Joel Jacobs wrote:
> Hi Peter,
> I think you meant to say 20% not 120% since you gave the example of
> 200ms jitter will trip the error with a 1ms servo thread.
> I had a chance to do some further testing.  I ran the latency test for
> longer - a couple hours and the servo thread jitter just barely
> exceeded 14us which is exactly 2% of my servo thread (700us) so I'm
> thinking the error is tripping at only 2% jitter - remember I have no
> base thread.
>   
Yes, for some time I have thought the error message threshold is set a 
bit too sensitively.
A 10% variation of run time for a real time component is certainly cause 
for worry, but one should leave enough overhead for the occasional burst 
of DMA or other activity that slows the CPU down.  When these error 
messages occur, more information on the exact amount of run time 
variance is put in the /var/log/messages file, easiest to examine recent 
ones with the dmesg command.

With only a 700 us servo thread, your CPU should not be real heavily 
loaded, so even a 10 or 20% increase in run time is not likely to 
overrun the next scheduled execution of the thread.

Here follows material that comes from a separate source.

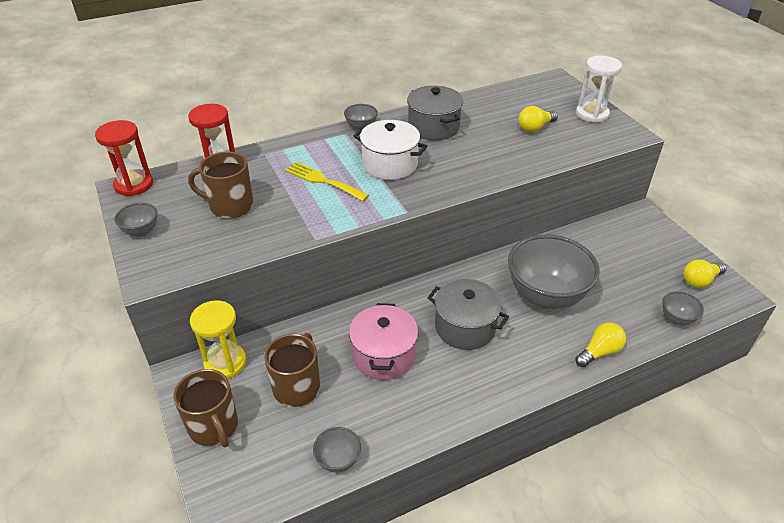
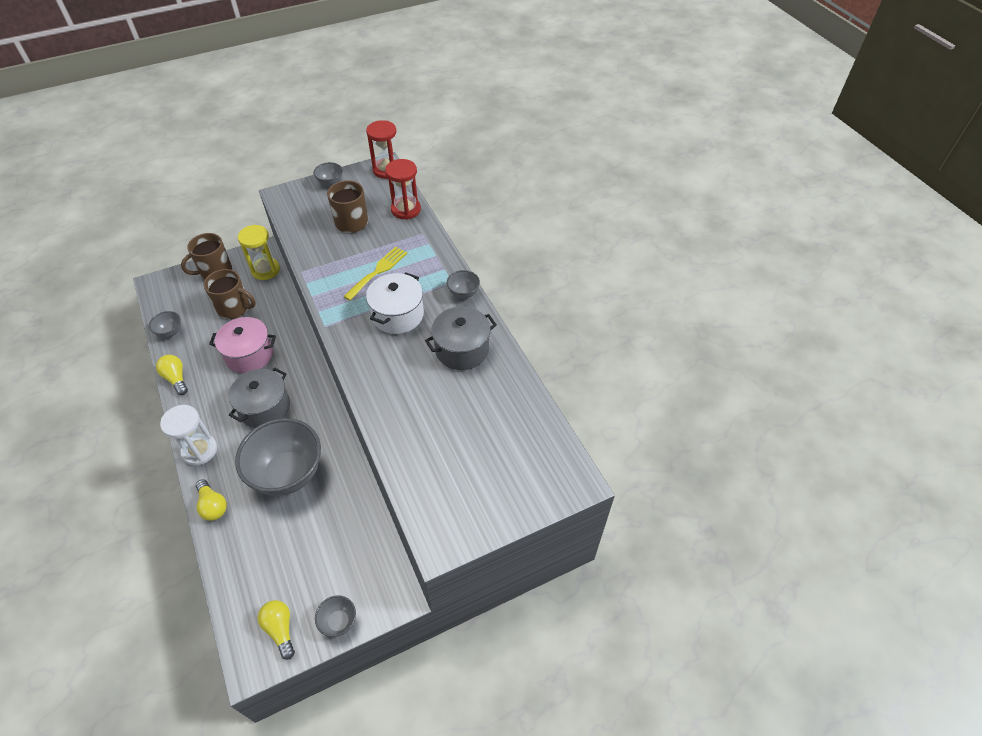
camera: 90 degrees right, 10 degrees up
yellow light bulb [519,106,558,132] -> yellow light bulb moved to [156,355,188,395]
white hourglass [576,55,622,123] -> white hourglass moved to [160,405,217,465]
grey bowl [662,291,704,325] -> grey bowl moved to [315,596,356,637]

Fortunately, these messages are only notices, and don't affect the 
machining.
>   I tried turning off hyper-threading and adding the isolcpus=1 to
> grub and the latency numbers about halved and no more delay errors -
> BUT - It has severely affected the computers performance so I won't
> leave it that way.  I would rather just clear the error.
>    I think 2% jitter on the servo thread is perfectly acceptable.
Check the dmesg report, and if it really is just a 2% overrun, go ahead 
and ignore it.
>   My
> motors are running smooth as silk and performing well.
>    So if it's supposed to trip at 20% and mine seems to trip at 2%
> have I discovered a bug or is this a problem exclusive to my system?
> Maybe someone else running a servo only system could try setting their
> servo period to 40x max jitter and see if the error is generated.
> That would make the error 2.5% - enough to trip if it is in fact
> tripping at 2%
What really is important is the normal run time for the entire thread 
vs. the scheduling interval.
If there is more than 20% headroom there, I wouldn't worry about it.